I lay awake in bed, the sleepless hours ticking away. My suitcase was already packed in the Jeep and when I woke in the morning I had only to walk outside, climb behind the wheel, and drive away. Whitehorse, Yukon was 158 kilometers to the east. There I’d catch a flight to Vancouver and from Vancouver, on to America. In a storage locker in Lander, Wyoming, there were things that might help me find Luther Kite—my brother’s journals containing poetry, photographs, even a record of his and Luther’s activities. I’d put it all in storage after fleeing Orson’s cabin seven years ago because some of it incriminated me.
Now something was needling me about Luther and how I would find him. It seemed I’d read somewhere in Orson’s journals that he’d grown up on an island.
There was a cracking in the distance. I knew this sound.

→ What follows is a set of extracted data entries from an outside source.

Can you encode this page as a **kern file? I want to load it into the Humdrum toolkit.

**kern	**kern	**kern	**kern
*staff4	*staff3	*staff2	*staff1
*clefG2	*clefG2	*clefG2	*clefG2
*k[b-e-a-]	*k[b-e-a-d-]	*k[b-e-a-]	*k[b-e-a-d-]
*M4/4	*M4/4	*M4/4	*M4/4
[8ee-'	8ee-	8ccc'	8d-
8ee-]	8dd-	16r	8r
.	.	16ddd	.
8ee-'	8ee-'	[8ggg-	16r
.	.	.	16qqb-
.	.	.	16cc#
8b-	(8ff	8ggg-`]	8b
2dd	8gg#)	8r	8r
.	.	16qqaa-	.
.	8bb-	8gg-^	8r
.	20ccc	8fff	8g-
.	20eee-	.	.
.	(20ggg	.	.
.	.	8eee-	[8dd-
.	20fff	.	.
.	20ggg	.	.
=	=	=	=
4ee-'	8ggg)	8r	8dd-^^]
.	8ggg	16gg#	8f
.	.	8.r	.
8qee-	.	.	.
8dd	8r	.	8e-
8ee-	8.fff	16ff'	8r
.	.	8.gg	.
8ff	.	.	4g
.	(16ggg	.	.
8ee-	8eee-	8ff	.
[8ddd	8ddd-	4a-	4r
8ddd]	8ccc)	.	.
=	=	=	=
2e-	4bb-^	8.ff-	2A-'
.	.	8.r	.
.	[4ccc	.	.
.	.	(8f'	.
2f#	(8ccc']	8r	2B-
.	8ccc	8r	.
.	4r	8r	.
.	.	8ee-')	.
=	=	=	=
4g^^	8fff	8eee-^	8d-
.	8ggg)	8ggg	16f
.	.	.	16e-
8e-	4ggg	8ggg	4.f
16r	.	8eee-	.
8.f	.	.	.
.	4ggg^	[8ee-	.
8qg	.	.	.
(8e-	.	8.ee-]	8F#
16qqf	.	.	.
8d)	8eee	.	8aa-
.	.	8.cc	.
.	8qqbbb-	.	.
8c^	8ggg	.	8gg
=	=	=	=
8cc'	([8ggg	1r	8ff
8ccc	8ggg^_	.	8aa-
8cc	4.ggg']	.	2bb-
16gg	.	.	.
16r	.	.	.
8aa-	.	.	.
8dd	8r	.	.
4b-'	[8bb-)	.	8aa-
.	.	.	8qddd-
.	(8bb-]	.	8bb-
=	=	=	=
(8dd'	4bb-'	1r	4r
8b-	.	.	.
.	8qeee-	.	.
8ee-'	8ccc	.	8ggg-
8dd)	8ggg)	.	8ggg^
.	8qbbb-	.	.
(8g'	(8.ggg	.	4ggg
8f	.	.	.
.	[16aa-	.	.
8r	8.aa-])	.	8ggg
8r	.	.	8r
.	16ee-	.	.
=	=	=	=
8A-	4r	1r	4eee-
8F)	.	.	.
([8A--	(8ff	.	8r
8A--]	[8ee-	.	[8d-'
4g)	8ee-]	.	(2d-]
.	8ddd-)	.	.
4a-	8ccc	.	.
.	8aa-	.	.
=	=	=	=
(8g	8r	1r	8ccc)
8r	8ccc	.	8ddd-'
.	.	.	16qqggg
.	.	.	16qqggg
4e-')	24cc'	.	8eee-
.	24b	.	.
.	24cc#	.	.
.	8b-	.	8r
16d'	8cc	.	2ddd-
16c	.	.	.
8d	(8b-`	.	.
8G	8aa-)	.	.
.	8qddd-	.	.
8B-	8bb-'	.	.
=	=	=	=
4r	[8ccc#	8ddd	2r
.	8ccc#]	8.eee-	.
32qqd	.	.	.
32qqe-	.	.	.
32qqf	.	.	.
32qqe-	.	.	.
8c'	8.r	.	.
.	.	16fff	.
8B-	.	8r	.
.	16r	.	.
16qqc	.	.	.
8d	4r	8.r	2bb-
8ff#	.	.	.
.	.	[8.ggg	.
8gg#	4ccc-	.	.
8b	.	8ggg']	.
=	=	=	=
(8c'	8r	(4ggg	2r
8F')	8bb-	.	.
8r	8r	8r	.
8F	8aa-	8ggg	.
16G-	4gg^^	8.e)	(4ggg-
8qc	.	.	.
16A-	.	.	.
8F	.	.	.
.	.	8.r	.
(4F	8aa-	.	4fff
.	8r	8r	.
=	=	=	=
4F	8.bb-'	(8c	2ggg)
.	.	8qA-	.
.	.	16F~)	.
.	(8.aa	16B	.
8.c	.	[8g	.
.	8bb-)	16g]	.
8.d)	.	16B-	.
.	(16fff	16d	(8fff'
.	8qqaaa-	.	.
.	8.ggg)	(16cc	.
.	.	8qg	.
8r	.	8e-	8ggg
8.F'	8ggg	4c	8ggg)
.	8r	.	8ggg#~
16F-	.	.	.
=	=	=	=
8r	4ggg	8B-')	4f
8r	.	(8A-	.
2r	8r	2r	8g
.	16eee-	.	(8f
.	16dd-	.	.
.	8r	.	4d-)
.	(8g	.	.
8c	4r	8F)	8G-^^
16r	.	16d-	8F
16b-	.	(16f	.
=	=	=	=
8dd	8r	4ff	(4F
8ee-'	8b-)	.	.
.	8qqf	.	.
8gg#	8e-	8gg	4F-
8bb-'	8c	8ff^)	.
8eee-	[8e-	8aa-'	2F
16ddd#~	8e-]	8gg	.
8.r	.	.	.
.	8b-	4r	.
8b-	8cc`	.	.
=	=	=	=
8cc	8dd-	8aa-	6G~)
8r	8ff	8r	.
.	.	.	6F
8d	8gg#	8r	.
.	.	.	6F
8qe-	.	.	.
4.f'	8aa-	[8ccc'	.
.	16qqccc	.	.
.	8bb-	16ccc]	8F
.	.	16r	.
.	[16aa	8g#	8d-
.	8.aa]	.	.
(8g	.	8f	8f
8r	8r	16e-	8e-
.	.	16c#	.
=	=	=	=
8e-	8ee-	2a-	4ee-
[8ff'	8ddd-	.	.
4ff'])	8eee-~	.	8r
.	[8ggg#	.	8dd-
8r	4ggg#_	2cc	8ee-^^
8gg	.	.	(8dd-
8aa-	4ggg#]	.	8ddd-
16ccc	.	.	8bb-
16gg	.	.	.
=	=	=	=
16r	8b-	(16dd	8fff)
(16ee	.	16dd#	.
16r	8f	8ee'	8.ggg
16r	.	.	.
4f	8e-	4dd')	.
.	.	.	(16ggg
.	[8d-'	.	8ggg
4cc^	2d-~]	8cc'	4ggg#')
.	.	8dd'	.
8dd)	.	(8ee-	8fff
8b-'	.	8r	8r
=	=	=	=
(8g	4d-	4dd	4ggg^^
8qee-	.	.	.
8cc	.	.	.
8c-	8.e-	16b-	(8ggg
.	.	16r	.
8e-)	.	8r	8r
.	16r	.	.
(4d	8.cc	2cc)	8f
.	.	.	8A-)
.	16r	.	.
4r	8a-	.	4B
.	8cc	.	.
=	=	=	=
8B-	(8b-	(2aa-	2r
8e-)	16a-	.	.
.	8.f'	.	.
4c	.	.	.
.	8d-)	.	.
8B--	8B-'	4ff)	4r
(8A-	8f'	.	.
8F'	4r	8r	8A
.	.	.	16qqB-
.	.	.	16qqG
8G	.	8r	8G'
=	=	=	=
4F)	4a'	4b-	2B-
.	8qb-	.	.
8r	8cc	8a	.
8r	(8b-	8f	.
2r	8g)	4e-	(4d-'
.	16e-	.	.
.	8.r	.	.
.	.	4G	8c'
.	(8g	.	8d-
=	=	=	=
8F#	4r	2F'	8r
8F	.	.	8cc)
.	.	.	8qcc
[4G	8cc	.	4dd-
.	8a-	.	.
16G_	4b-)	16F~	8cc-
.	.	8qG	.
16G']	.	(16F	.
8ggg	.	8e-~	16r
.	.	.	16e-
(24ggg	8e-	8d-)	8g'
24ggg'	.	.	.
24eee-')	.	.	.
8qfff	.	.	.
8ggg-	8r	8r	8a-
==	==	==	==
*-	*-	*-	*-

My first autumn in the Yukon I woke in bed one night petrified by a mysterious cracking in the forest. Unable to fall back asleep, I dressed and crept through the trees, arriving at last at a frozen pond where a bull moose was stamping his hooves into the ice. I’d watched him finally break through and dip his muzzle into the frigid water for a drink.
Hearing that sound again, I imagined it to be a goodbye of sorts and it threatened to unglue me. But I wouldn’t cry anymore tonight. I’d loosed all the tears I was going to shed and now existed in a state of shock—shock that I was willingly leaving my harbor to sail back into madness. It was the uncertainty that haunted me, mostly for Beth Lancing, selfishly for myself—as I lie in bed watching fireshadows dance along the rafters of my precious home, I couldn’t purge the thought that I would never see this place again.